I’ve seen her stalking along the edge of the pond on the look out, I now realise, for any unwary newt that might surface. Our resident newts are smooth newts. Unlike the great-crested newts they don’t have special protection under the Wildlife and Countryside Act but would this female blackbird care if they did? I think not.
I’ve seen her once before with a successful catch which she took to the raised bed behind the pond. I could see her prey was a long and flexible creature but at the time I couldn’t positively identify it.
Pond Pyramid
This female blackbird is at the top of a pond food chain, at the apex of a food pyramid, but she’s not the top predator around here; she runs the risk of being incorporated into the food chain of one of the local sparrowhawks or domestic cats.
The newts are predators in their own right; I’ve watched them eating newly emerged frog tadpoles.
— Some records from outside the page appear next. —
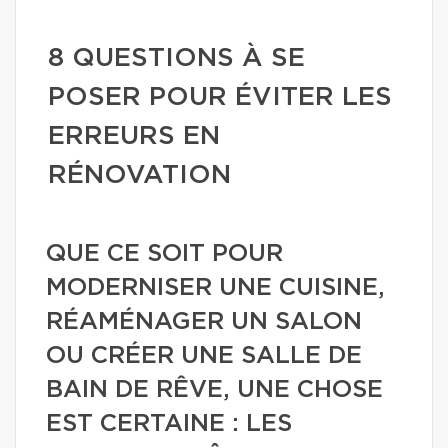
8 QUESTIONS À SE
POSER POUR ÉVITER LES
ERREURS EN
RÉNOVATION
QUE CE SOIT POUR
MODERNISER UNE CUISINE,
RÉAMÉNAGER UN SALON
OU CRÉER UNE SALLE DE
BAIN DE RÊVE, UNE CHOSE
EST CERTAINE : LES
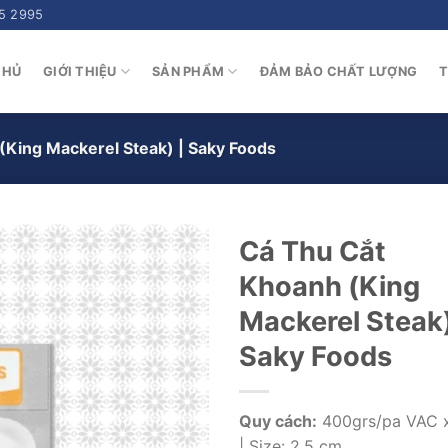
5 2995
CHỦ
GIỚI THIỆU
SẢN PHẨM
ĐẢM BẢO CHẤT LƯỢNG
T
(King Mackerel Steak) | Saky Foods
Cá Thu Cắt
Khoanh (King
Mackerel Steak)
Saky Foods
Quy cách:
400grs/pa VAC 
| Size: 2.5 cm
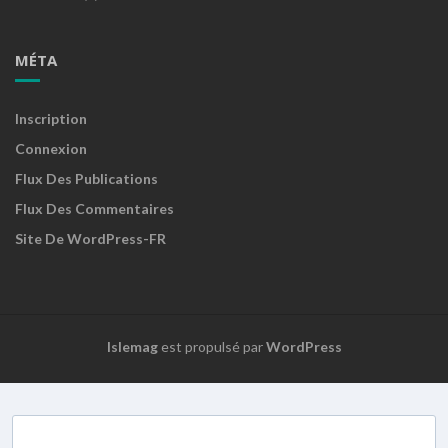
MÉTA
Inscription
Connexion
Flux Des Publications
Flux Des Commentaires
Site De WordPress-FR
Islemag
est propulsé par
WordPress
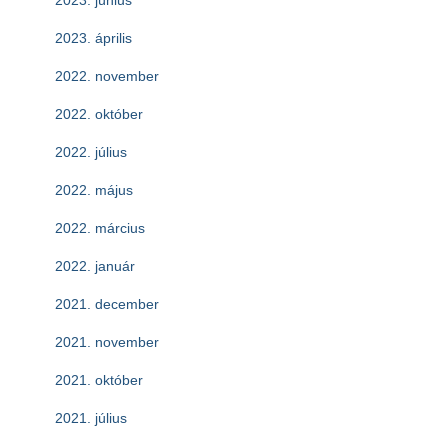
2023. június
2023. április
2022. november
2022. október
2022. július
2022. május
2022. március
2022. január
2021. december
2021. november
2021. október
2021. július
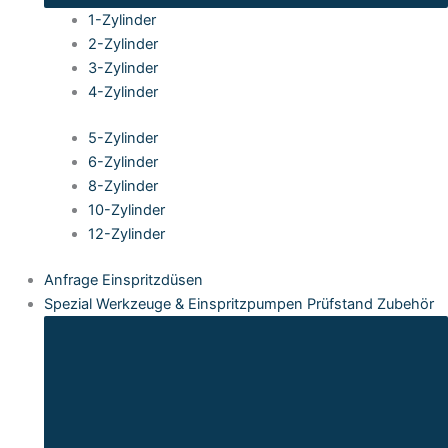
1-Zylinder
2-Zylinder
3-Zylinder
4-Zylinder
5-Zylinder
6-Zylinder
8-Zylinder
10-Zylinder
12-Zylinder
Anfrage Einspritzdüsen
Spezial Werkzeuge & Einspritzpumpen Prüfstand Zubehör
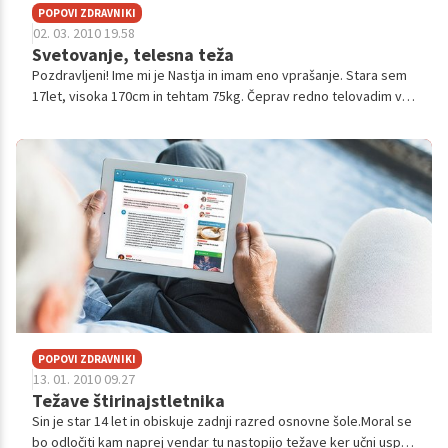
POPOVI ZDRAVNIKI
02. 03. 2010 19.58
Svetovanje, telesna teža
Pozdravljeni! Ime mi je Nastja in imam eno vprašanje. Stara sem
17let, visoka 170cm in tehtam 75kg. Čeprav redno telovadim v
šoli, 3 ure na teden poleg tega treniram 2x tedensko karate po
uro in pol. ...
POPOVI ZDRAVNIKI
13. 01. 2010 09.27
Težave štirinajstletnika
Sin je star 14 let in obiskuje zadnji razred osnovne šole.Moral se
bo odločiti kam naprej vendar tu nastopijo težave ker učni uspeh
The tadpoles, at this early stage of their lives, are eating the algae that grows on the clump of frogspawn.
From thin air, just add water . . .
I find it amazing that you can start with sunlight, water and carbon dioxide and in a few links along the food chain end up with a blackbird.
Although my aim is to build a little eco-system in the back garden, I do think that I ought to tweak the chances of survival for the newts by clearing some of the duckweed so that the blackbird can’t sit in wait at the centre of the pond.
Update
Two days later, on Saturday, Barbara spotted the blackbird catching a newts again, five in total. I spent five minutes raking the duckweed to the edges of the pond which should make it impossible for the blackbird to perch in the middle of the pond and give some additional cover to the newts when she is stalking around the margins.
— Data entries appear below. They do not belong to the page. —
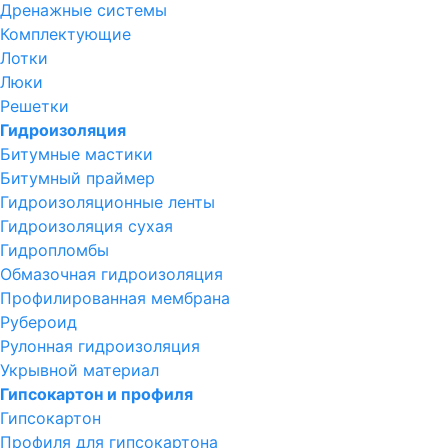
Дренажные системы
Комплектующие
Лотки
Люки
Решетки
Гидроизоляция
Битумные мастики
Битумный праймер
Гидроизоляционные ленты
Гидроизоляция сухая
Гидропломбы
Обмазочная гидроизоляция
Профилированная мембрана
Рубероид
Рулонная гидроизоляция
Укрывной материал
Гипсокартон и профиля
Гипсокартон
Профиля для гипсокартона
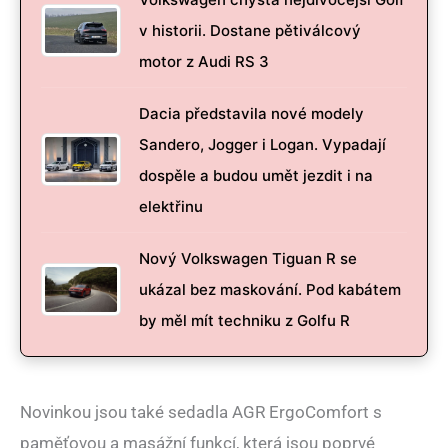
v historii. Dostane pětiválcový
motor z Audi RS 3
Dacia představila nové modely
Sandero, Jogger i Logan. Vypadají
dospěle a budou umět jezdit i na
elektřinu
Nový Volkswagen Tiguan R se
ukázal bez maskování. Pod kabátem
by měl mít techniku z Golfu R
Novinkou jsou také sedadla AGR ErgoComfort s
paměťovou a masážní funkcí, která jsou poprvé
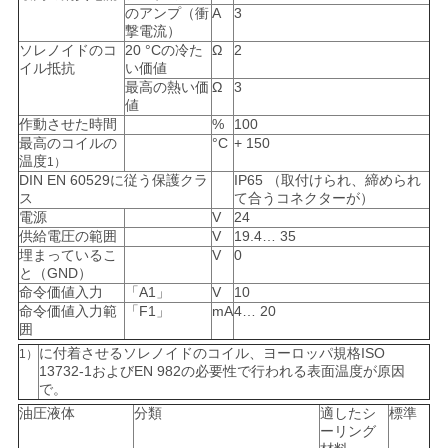
のアンプ（衝
A
3
撃電流）
ソレノイドのコ
20 °Cの冷た
Ω
2
イル抵抗
い価値
最高の熱い価
Ω
3
値
作動させた時間
%
100
最高のコイルの
°C
+ 150
温度
1）
DIN EN 60529に従う保護クラ
IP65 （取付けられ、締められ
ス
て合うコネクターが）
電源
V
24
供給電圧の範囲
V
19.4… 35
埋まっているこ
V
0
と（GND）
命令価値入力
「A1」
V
10
命令価値入力範
「F1」
mA
4… 20
囲
に付着させるソレノイドのコイル、ヨーロッパ規格ISO
1）
13732-1およびEN 982の必要性で行われる表面温度が原因
で。
油圧液体
分類
適したシ
標準
ーリング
6.05 p.m.; There’s a limping wood pigeon that has been a regular at the bird feeders for a month or more, so much so that it has trampled a ring of beaten earth around the foxglove beneath the feeding pole. However, as soon as I sit down at the dining table to draw, it turns its back on me then flies off to the wood.
Reach for the Rowan
In the front garden, the rowan is at its best in fresh leaf and blossom. The flowers have a sweetish musky scent and attract a variety of species of flies. Because of all that happened this winter, I didn’t get around to pruning the new growth of straight upper branches but I’d like to do that because otherwise it will be on its way to towering over the house. I’d like to keep it to the height that I can reach with my telescopic handled pruner, about ten feet or so.
I’ll check with my arboriculturist friend Roger that pruning during the spring won’t cause the sap to run, leaving a sticky residue that might result in fungal damage.
We glimpse a large brownish bird swooping up into the branches at the edge of a small wood in the Smithy Brook valley. It can’t be a grey partridge as they wouldn’t perch so high in a tree and it wasn’t small enough to be a mistle thrush. As we walk on there’s a commotion; a buzzard is circling, gaining height and it’s in dispute with two much smaller birds of prey. They both look like sparrowhawks. One flies off down the valley the other returns to the wood while the buzzard heads off up the valley, presumably happy that it has shown them who is boss.
Grey wagtails are flitting about collecting insect food below the Figure of Three locks where an overflow channel stirs up the still waters of the canal.
The bank behind is steep and covered with brambles and there are no midstream rocks to perch on so their technique involves at lot of hovering over the water surface.
Grey wagtails nest in rock crevices so the centuries old stonework offers plenty of possibilities for nest sites.